----- RAW DATA

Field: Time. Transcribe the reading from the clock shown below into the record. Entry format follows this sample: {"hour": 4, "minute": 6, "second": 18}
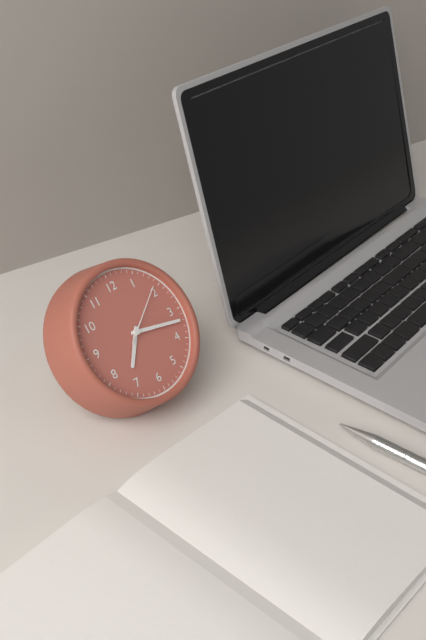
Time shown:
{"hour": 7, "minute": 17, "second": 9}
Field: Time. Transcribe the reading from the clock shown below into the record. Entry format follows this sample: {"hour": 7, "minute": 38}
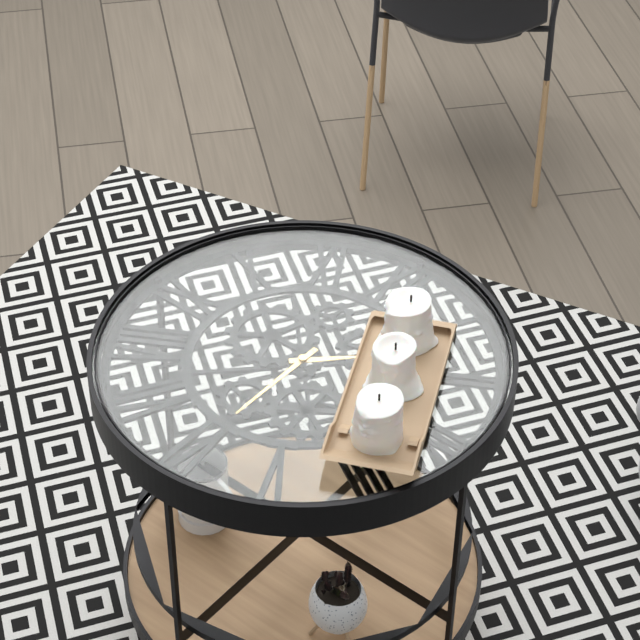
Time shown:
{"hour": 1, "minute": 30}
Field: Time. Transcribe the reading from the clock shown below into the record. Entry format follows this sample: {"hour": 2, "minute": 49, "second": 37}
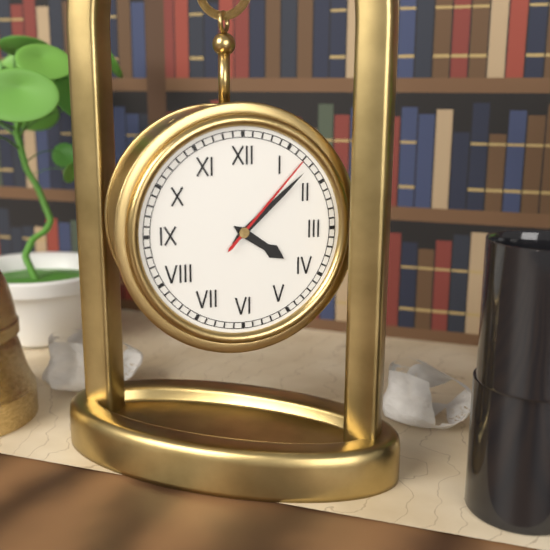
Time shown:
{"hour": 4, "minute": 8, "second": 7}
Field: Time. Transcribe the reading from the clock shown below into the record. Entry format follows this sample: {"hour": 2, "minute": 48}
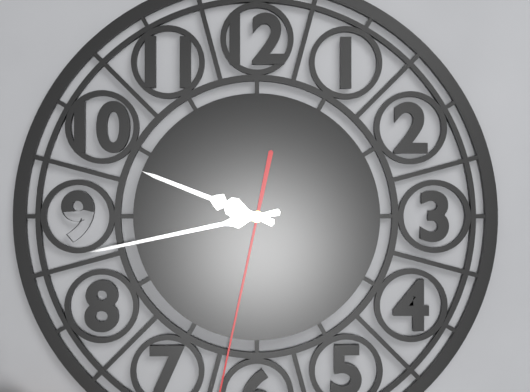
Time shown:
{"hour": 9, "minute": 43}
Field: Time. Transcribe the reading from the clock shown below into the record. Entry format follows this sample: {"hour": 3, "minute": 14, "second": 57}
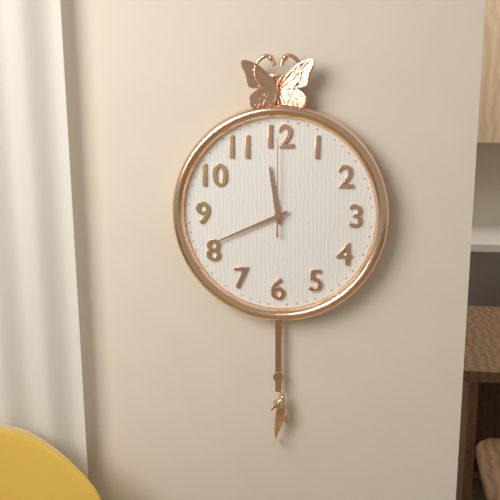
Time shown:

----------
----- RAW DATA

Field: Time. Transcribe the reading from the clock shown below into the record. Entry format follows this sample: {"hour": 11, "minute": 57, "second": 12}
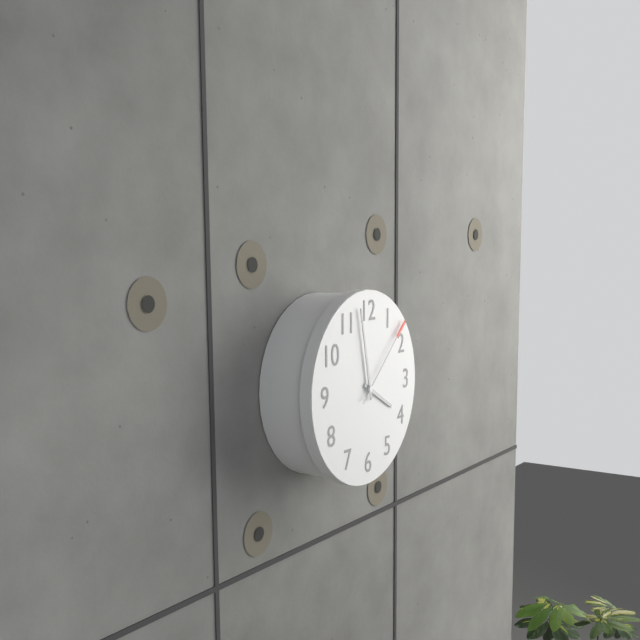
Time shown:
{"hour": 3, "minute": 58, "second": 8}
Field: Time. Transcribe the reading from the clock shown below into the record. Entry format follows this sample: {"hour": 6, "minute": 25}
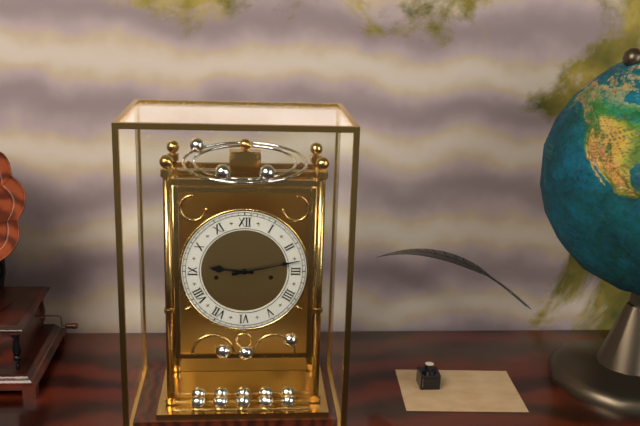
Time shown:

----------

**STATED TASK**
Gather each line of the data above that contains the word "Entry", and copy every such line in full.

**COMPLETE OUTPUT**
Field: Time. Transcribe the reading from the clock shown below into the record. Entry format follows this sample: {"hour": 4, "minute": 6, "second": 18}
Field: Time. Transcribe the reading from the clock shown below into the record. Entry format follows this sample: {"hour": 7, "minute": 38}
Field: Time. Transcribe the reading from the clock shown below into the record. Entry format follows this sample: {"hour": 2, "minute": 49, "second": 37}
Field: Time. Transcribe the reading from the clock shown below into the record. Entry format follows this sample: {"hour": 2, "minute": 48}
Field: Time. Transcribe the reading from the clock shown below into the record. Entry format follows this sample: {"hour": 3, "minute": 14, "second": 57}
Field: Time. Transcribe the reading from the clock shown below into the record. Entry format follows this sample: {"hour": 11, "minute": 57, "second": 12}
Field: Time. Transcribe the reading from the clock shown below into the record. Entry format follows this sample: {"hour": 6, "minute": 25}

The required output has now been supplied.